Today is sunny and calm, the polar opposite of the weather West Carleton residents, specifically Dunrobin and Kinburn residents, faced as a tornado touched down near Kinburn and cut a 40-kilometre swath on its way across the Ottawa River and on to Gatineau.
Mayor Jim Watson, Coun. Eli El-Chantiry, Emergency and Protective Services Director Anthony Di Monte and Hydro One CEO Bryce Conrad addressed the media at approximately 10 a.m. to update the public on the tornado fallout and next steps.
Miraculously no one was killed in the path of destruction that destroyed and heavily damaged around 60 buildings (link to original West Carleton Online story) – residences and businesses – in the Dunrobin and Kinburn area.
Mayor Watson was pleased with the public’s response to the disaster.
“There are no reports of anyone missing or looting,” he said. “We know Ottawa is resilient. We saw that through the 2017 Spring Flood and the 1998 Ice Storm.”
Speaking of the ice storm, Conrad said the damage to infrastructure is worse than the 1998 Ice Storm.

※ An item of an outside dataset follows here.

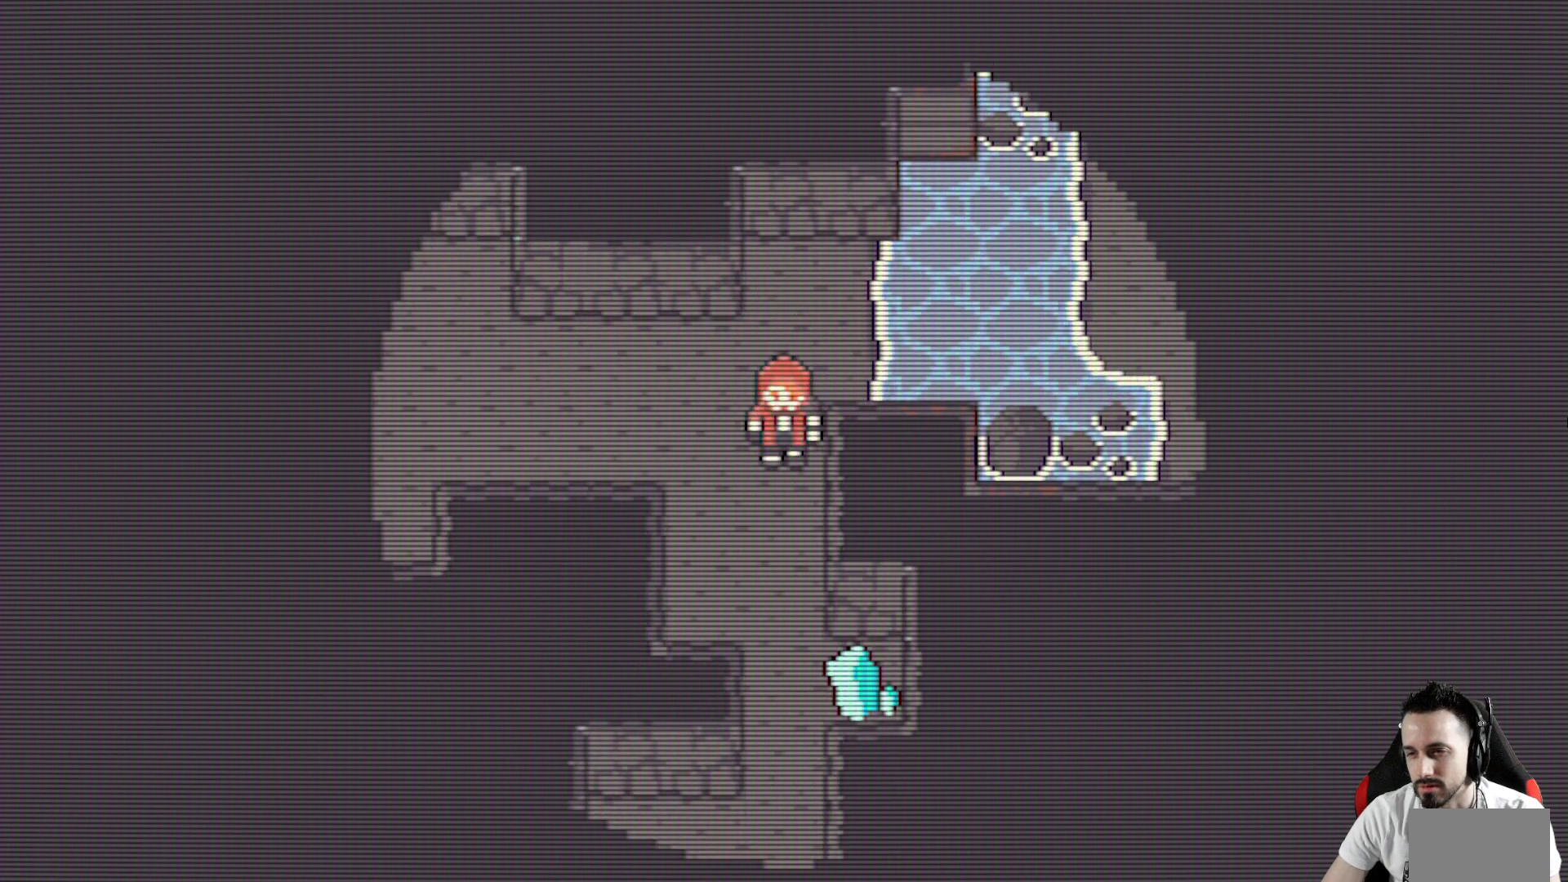
{"keys": ["down", "x"], "events": [[250, "down", "down"]]}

He added “it could be days” before power is restored to all residents. Conrad said a main transformer station on Merivale Road was heavily damaged and still surrounded by debris and there are around 86 to 90 hydro poles down around the city.
“It will take multiple days to restore the Hydro One transformer station,” Conrad said.
Conrad said he is expecting a more accurate timeline on repairs later in the day.
Ottawa Police Chief Charles Bordeleau was pleased residents did not exacerbate the situation throughout the night.
“It was inspiring to see how the city has come together,” he said. “We have no reports of civil disobedience you would associate with a black out. Affected areas (Dunrobin) are still secured and no admittance is allowed.”
Di Monte spoke of the response to the disaster by first responders.
“This has been an operation with a lot of moving parts,” he said. “The three chiefs of the paramedics, police and fire departments worked in collaboration seamlessly. We have moved from an operational response to a recovery-assessment response and that will continue over the next few days. Over the weekend we will continue to open other assistance areas.”
There were a total of 30 injuries reported across the city with five serious injuries reported in Dunrobin.
Currently West Carleton Secondary School on Dunrobin Road has been converted to a Red Cross emergency relief centre and will continue in that function throughout the weekend.
Di Monte asked residents to use 911 for emergencies only and to use 311 for all other tornado-related issues and inquiries.
Mayor Watson added a number of fires were reported due to candle use and recommended residents, if possible, stock up on batteries and use battery-powered lighting sources.
The mayor is asking all volunteers and those who wish to help to hold tight for now as the affected area in Dunrobin has still not been secured. Officials said their team has the situation in hand at this time and will provide information when volunteers can come and do their work.